Durant le cycle menstruel, la muqueuse utérine, appelée endomètre, va réagir aux hormones ovariennes. Les œstrogènes lui permettent de se développer et la progestérone va aider à l’implantation de l’œuf en cas de fécondation. Quand il n’y a pas de grossesse, la couche superficielle de l’endomètre se décompose, saigne et est éliminée sous la forme des règles.

Un mécanisme qui ne marche pas chez 10 à 15% des femmes

Chez la plupart des femmes, le sang contenant les cellules muqueuses, s’écoule par le vagin, mais par un phénomène de reflux, passe aussi par la cavité abdominale, les trompes et les ovaires. Ce reflux est tout à fait normal. Le sang et les cellules endométriales finissent par être éliminés naturellement par l’organisme. Mais, chez la femme qui souffre d’endométriose, cette élimination ne se produit pas. Pire encore, les cellules endométriales qui devraient être évacuées, se fixent sur des zones où elles ne devraient pas se trouver, comme les ovaires, le vagin, les trompes, le rectum, la vessie et l’intestin.

Des muqueuses migrantes qui colonisent les organes

Ces bouts de muqueuse qui adhèrent à certains organes du bas ventre, à un endroit où ils ne devraient pas être, suivent le rythme hormonal du cycle, comme s’ils se trouvaient dans l’utérus. Ils se mettent à saigner au moment des règles, en déclenchant des réactions inflammatoires qui créent des lésions. En se désagrégeant, ces lésions laissent une cicatrice fibreuse à chaque cycle menstruel. C’est l’inflammation des tissus qui va être source de douleurs, tout comme les cicatrices qui peuvent se superposer et former des nodules et des kystes, eux aussi à l’origine de souffrances parfois aigües.

Aucun traitement curatif à ce jour ?

Quand une endométriose est détectée chez une patiente, on lui propose en première intention un traitement hormonal visant à empêcher le saignement des lésions. Cette hormonothérapie est une sorte de ménopause chimique destinée à créer une aménorrhée qui, certes, va réduire les douleurs, mais n’empêche pas la progression des lésions. On soigne la conséquence, mais pas la cause !

En outre, ce traitement hormonal présente de nombreux effets secondaires mal tolérés, sans compter que son effet contraceptif est évidemment incompatible avec une grossesse.

Une autre solution est l’intervention chirurgicale qui permet de retirer les kystes et lésions provoqués par la maladie, mais des études scientifiques indiquent que le taux de récidive est d’environ 20% et que, tant que toutes les lésions n’ont pas été supprimées, la maladie peut réapparaître et se propager à d’autres tissus.

Des causes environnementales pointées du doigt

Les chercheurs soupçonnent que la migration de l’endomètre hors de l’utérus est en fait liée à plusieurs facteurs : génétiques, immunitaires, hormonaux et environnementaux.

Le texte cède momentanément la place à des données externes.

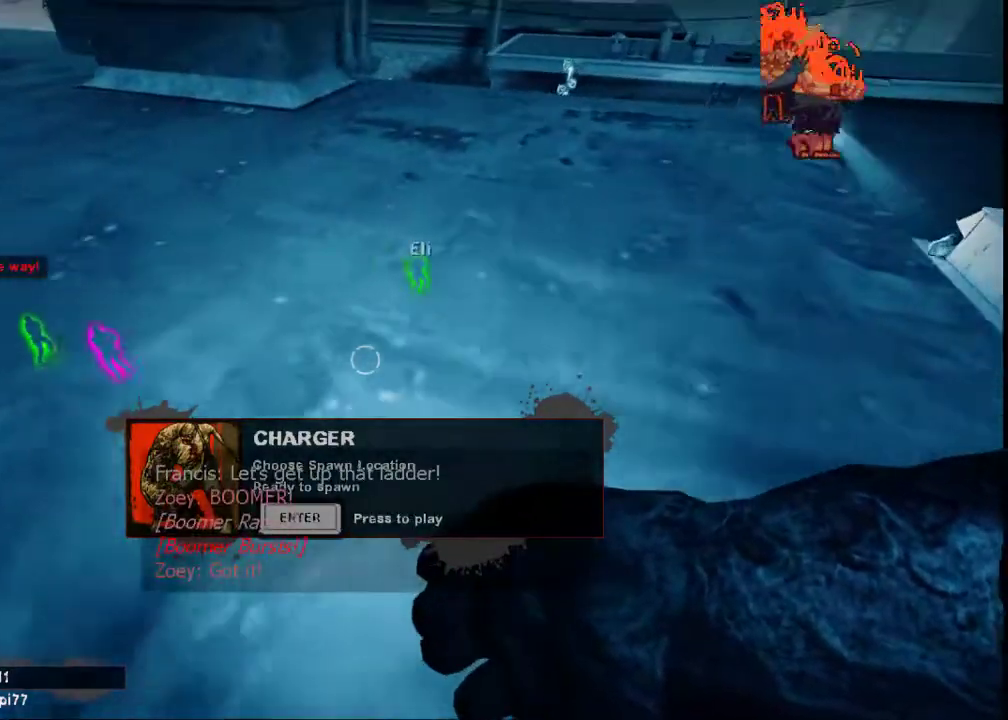
{"keys": ["a", "w"], "mouse": [], "events": [[33, "a", "down"], [267, "w", "down"]]}
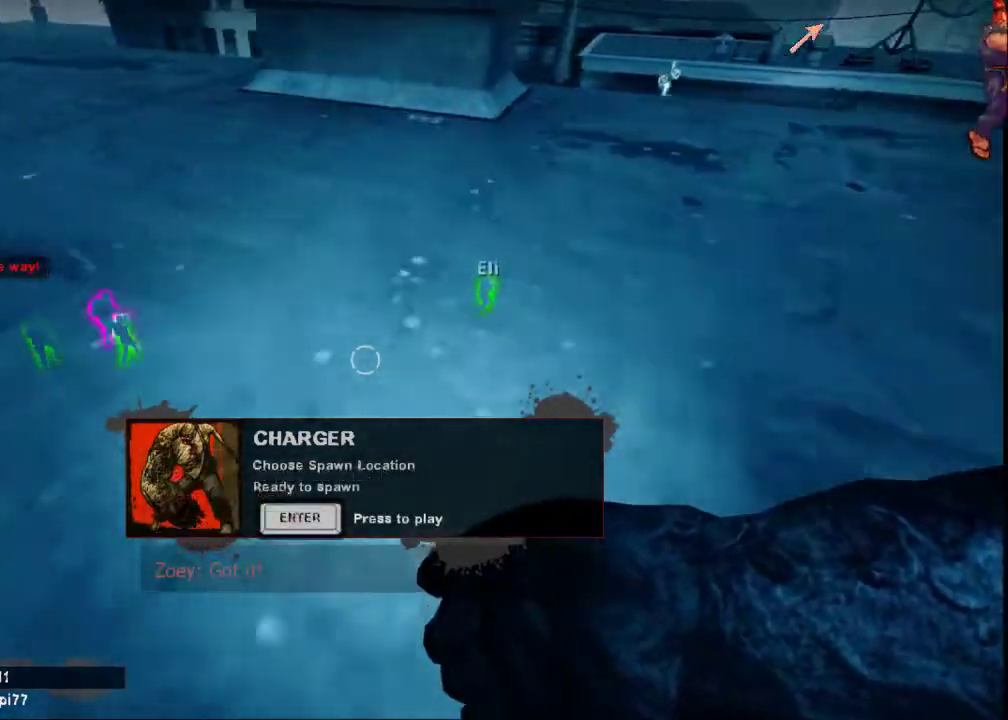
{"keys": ["a", "w"], "mouse": [], "events": [[33, "a", "up"], [333, "a", "down"]]}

Marina Kvaskoff est épidémiologiste doctorante au laboratoire « Centre de recherche en épidémiologie et santé des populations » (Inserm) de Villejuif. Selon elle, l’exposition a des produits comme les Bisphénols A, les phtalates, les pesticides organo-chlorés et les dioxines, qui sont des perturbateurs endocriniens, peuvent jouer un rôle sur le risque d’apparition de la maladie.Une étude récente réalisée chez la souris montre par exemple que l’exposition prénatale des souris au Bisphénol A pourrait favoriser une pathologie ressemblant à l’endométriose chez les souris femelles.

Deux minéraux essentiels dans la régulation des facteurs de l’endométriose

Le zinc et le manganèse sont deux minéraux qui jouent un rôle essentiel dans la limitation des facteurs qui favorisent l’endométriose. En effet :

  • L’endométriose est liée aux œstrogènes : Le zinc participe à une meilleure synthèse des hormones limitant, entre autre, une production accrue d’œstrogènes. C’est justement cette production trop importante d’œstrogènes qui favorise la croissance et le développement de l’endométriose.
  • L’endométriose se caractérise par une prolifération continue : Le manganèse agit sur la prolifération des cellules endométriales en réduisant le stress oxydatif. Son action antioxydante va diminuer les implants endométriosiques, ainsi que les effets inflammatoires locaux.
  • L’endométriose induit une résistance à la mort cellulaire : L’apoptose, ou mort cellulaire programmée, est régulée par le zinc car il agit sur les protéines engagées dans la régulation de l’apoptose. Quant au manganèse, il limite les perturbations de la fonction immunitaire. Or, l’apoptose est la base des maladies auto-immunes.
  • L’endométriose possède un pouvoir métastasique : Le zinc va limiter les propriétés invasives des lésions endométriques, qui sont liées en partie à leur capacité à sécréter en continu les métalloprotéinases.
  • L’endométriose entraîne l’infertilité : Dans une étude faite en 2013, un lien entre la fertilité et le zinc a été clairement établi. Il protège les follicules des risques d’oxydation, augmentant ainsi leur fertilité.

L’endométriose et le cuivre, une association à gérer finement

Le cuivre se trouve en quantité infime, mais essentielle, dans le sang et dans les autres tissus au niveau du cytoplasme, du noyau et des mitochondries de la cellule. Il est donc indispensable au métabolisme cellulaire où il concourt, en tant que cofacteur, dans un grand nombre d’enzymes. Or, une étude menée chez 72 femmes, dont 31 au stade III/IV d’endométriose et 41 femmes contrôlées, a démontré que le cuivre (et le fer) jouent un rôle dans l’endométriose. Les taux de cuivre sont effectivement significativement plus élevés chez les patientes souffrant d’endométriose.Un excès de cuivre peut, par ailleurs, favoriser l’angiogenèse (la croissance de nouveaux vaisseaux sanguins à partir d’un réseau capillaire existant), un processus fortement impliqué dans l’inflammation et dans le développement de l’endométriose. L’augmentation du Vascular endithelial growth factor (VEGF) est le facteur angiogénique principal de l’endométriose. Moduler le taux de cuivre permet de réguler le VEGF.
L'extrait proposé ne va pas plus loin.